At 4 there’s a couple hours of flexible time. Each tutor is encouraged to read aloud with 1 student during this time, and there are also games going on; today they’re playing net ball, which is a bit of a combination of basketball and rugby. One person from each team stands on a chair at each end the field. The goal is to throw the ball to your “goal’ person. You throw the ball around, not being allowed to move while you have the ball. Gershon is aggressive, protecting his goal, waving teammates down the field, and passing frequently to the littler ones. Really nice combination of competitiveness and inclusion. Well done.
And some of the kids just sit around the kibanda, watching everyone else and interacting with the dogs.
I should say something about the animals on the compound. There are 3 dogs. The eldest is Nala, dirty white (no, that’s really dirt) with brown spots randomly distributed, including a distinctive one on her right shoulder.
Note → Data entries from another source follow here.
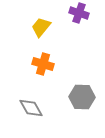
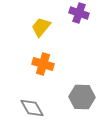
gray diamond: moved 1 px right
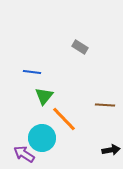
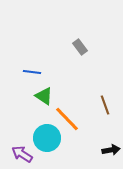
gray rectangle: rotated 21 degrees clockwise
green triangle: rotated 36 degrees counterclockwise
brown line: rotated 66 degrees clockwise
orange line: moved 3 px right
cyan circle: moved 5 px right
purple arrow: moved 2 px left
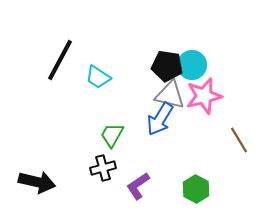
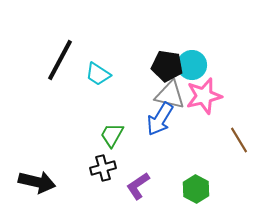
cyan trapezoid: moved 3 px up
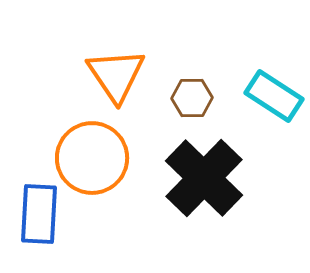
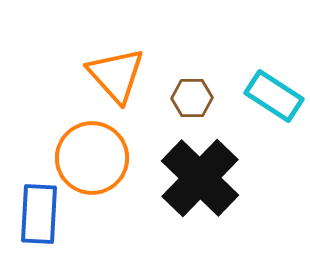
orange triangle: rotated 8 degrees counterclockwise
black cross: moved 4 px left
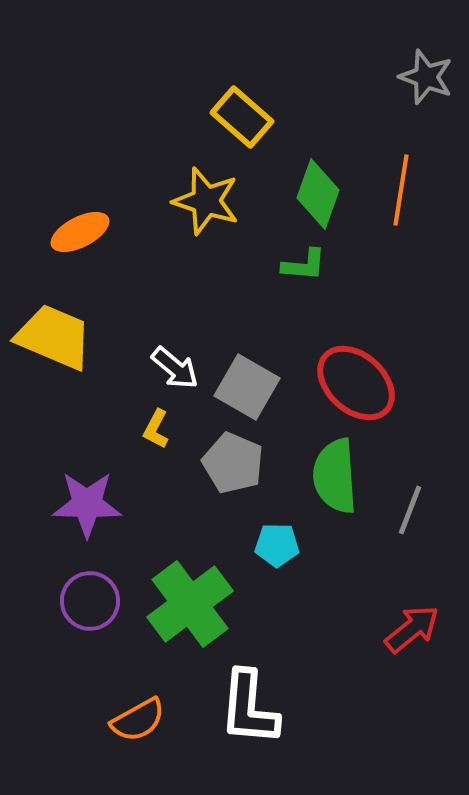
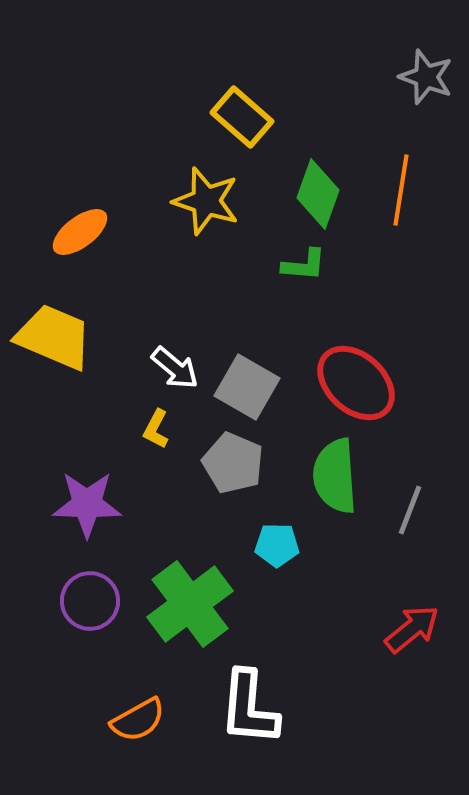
orange ellipse: rotated 10 degrees counterclockwise
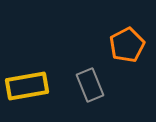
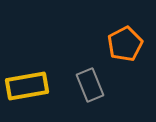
orange pentagon: moved 2 px left, 1 px up
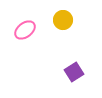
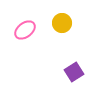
yellow circle: moved 1 px left, 3 px down
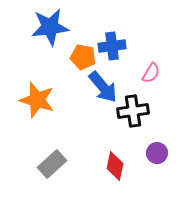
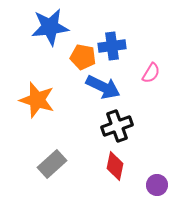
blue arrow: rotated 24 degrees counterclockwise
black cross: moved 16 px left, 15 px down; rotated 12 degrees counterclockwise
purple circle: moved 32 px down
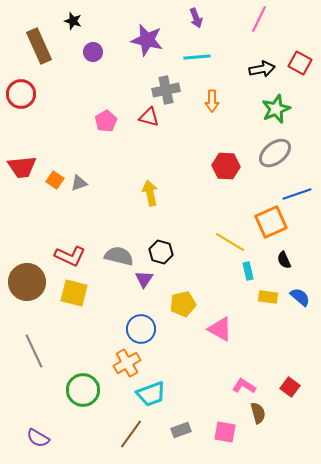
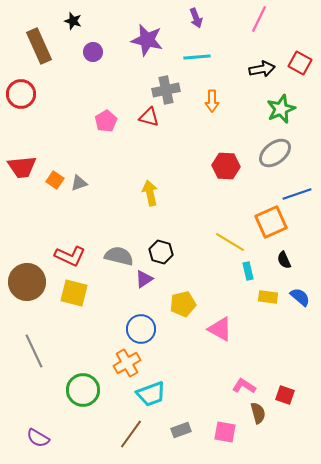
green star at (276, 109): moved 5 px right
purple triangle at (144, 279): rotated 24 degrees clockwise
red square at (290, 387): moved 5 px left, 8 px down; rotated 18 degrees counterclockwise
She’s the mother of the other 2: Silver (“Silvah”), a female who looks a lot like her mom, but with cleaner fur and no patch on her right shoulder, and Dog Samuel, a male who’s mostly brown with some black and white. They call him Dog Samuel to distinguish him from people named Samuel who are occasionally on the compound. The dogs put up with a lot; there’s no sense here of dogs as pets, so they scrounge for themselves and are often mistreated. The children here have been softened in their attitude by the westerner, and they are generally kinder to the dogs, but I don’t get any sense of affection between them, and I suppose there’s some rough treatment when no one is looking. Despite that, the dogs are not aggressive; they’re perfect around the children.
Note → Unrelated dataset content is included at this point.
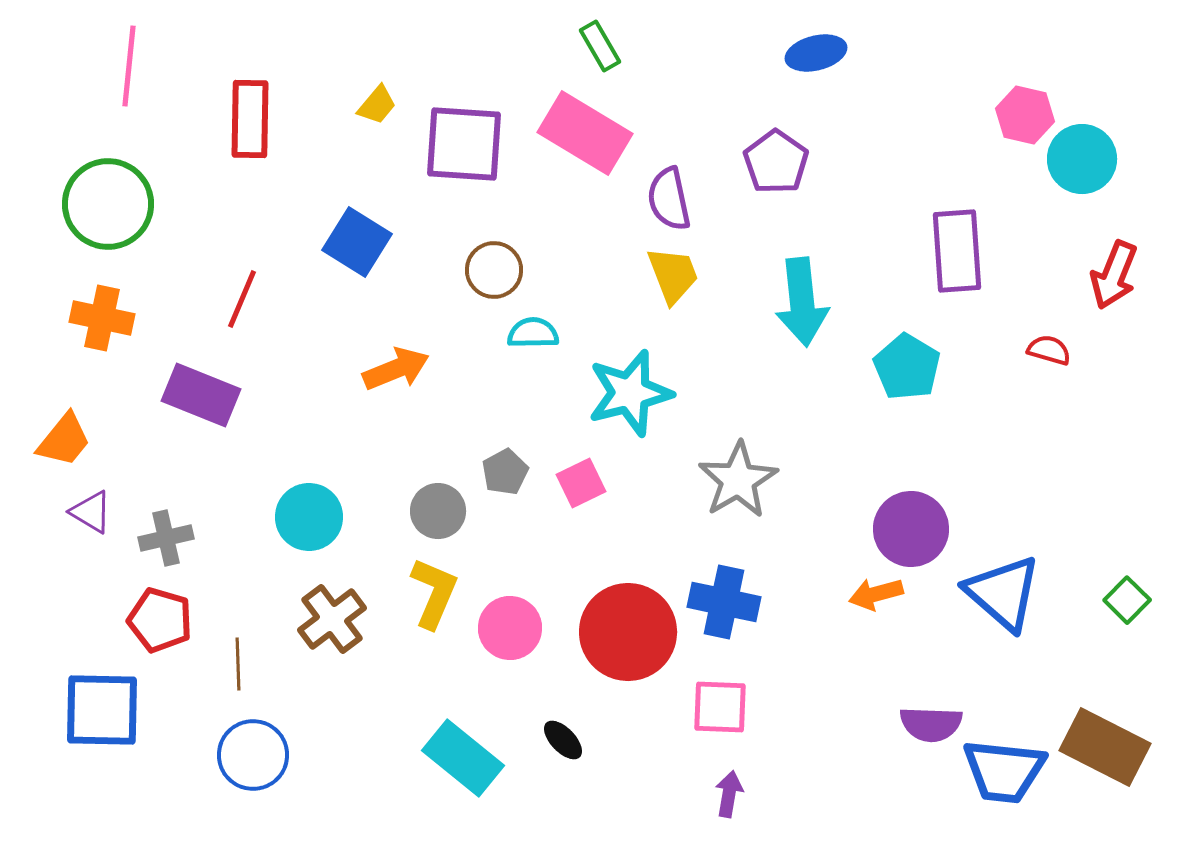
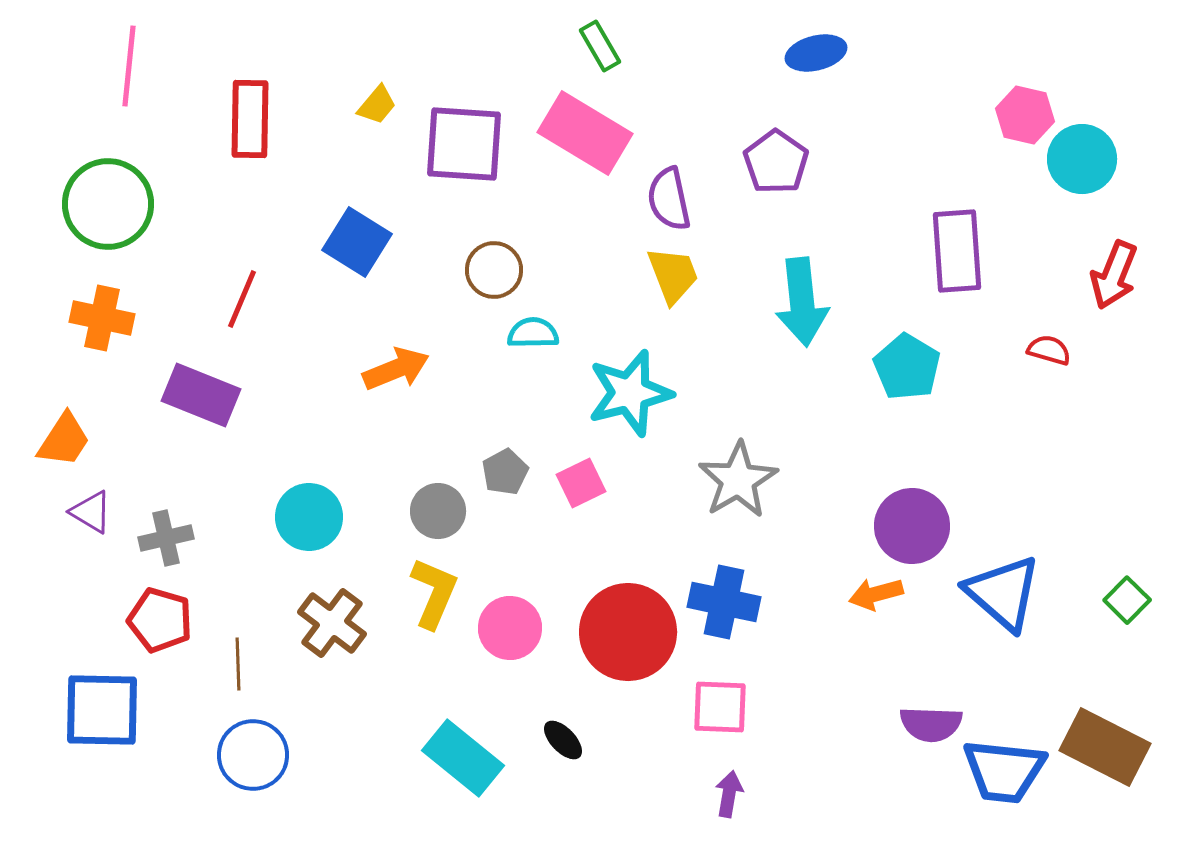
orange trapezoid at (64, 440): rotated 6 degrees counterclockwise
purple circle at (911, 529): moved 1 px right, 3 px up
brown cross at (332, 619): moved 4 px down; rotated 16 degrees counterclockwise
There are also a couple of beeves grazing in the front, and some goats, and some chickens. All of these animals could be anywhere on the compound; we run into them routinely during the course of a day. I’ve already mentioned the pigs, who are penned down toward the lake. We see them regularly, too, but only when we run a bucket of food waste down to feed them.
Supper is ugali, greens, and beef chunks in a savory tomato sauce that’s one of my favorites. The beef is usually pretty tough—both the butchering and the cooking techniques contribute to that—but it tastes good. As usual, we eat in the kibanda, with any kids who want to hanging around. We watch the sunset—it happens pretty much the same time all year this close to the equator, and it’s really beautiful over the lake—and then around 7:15 we head to the houses for devotions with the kids.
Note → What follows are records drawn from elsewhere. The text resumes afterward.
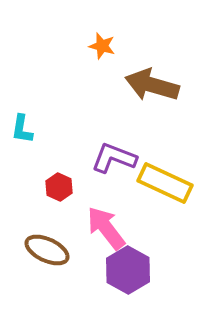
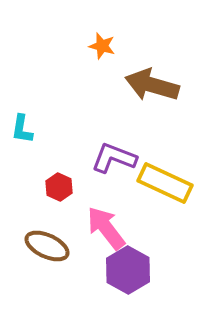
brown ellipse: moved 4 px up
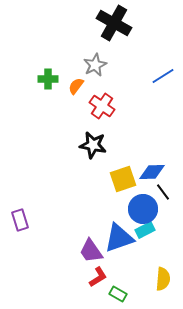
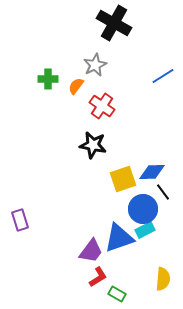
purple trapezoid: rotated 108 degrees counterclockwise
green rectangle: moved 1 px left
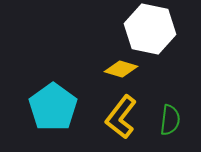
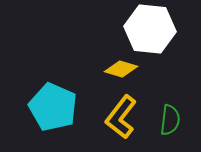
white hexagon: rotated 6 degrees counterclockwise
cyan pentagon: rotated 12 degrees counterclockwise
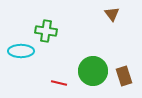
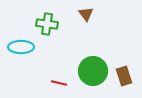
brown triangle: moved 26 px left
green cross: moved 1 px right, 7 px up
cyan ellipse: moved 4 px up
Tonight I talk about the greatest commandment. I ask a lot of questions—how do you know if you love God?—and I can tell that they have a set of stock answers to religious questions: pray, read your Bible. But with probing and explanation the boys seem to understand what I’m saying, in spite of my funny accent. Moving it from the head to the heart—there’s the rub.
Online time at Dan & Jana’s house, then team devotions at the girls’ house. They feel really positive about the first day of tutoring, as do I, but they’re tired, and it shows. I ask if they’d like the guys to leave so they can get to bed, and they don’t argue. So Gershon and I head back before 10 pm, following the Southern Cross to our bunks.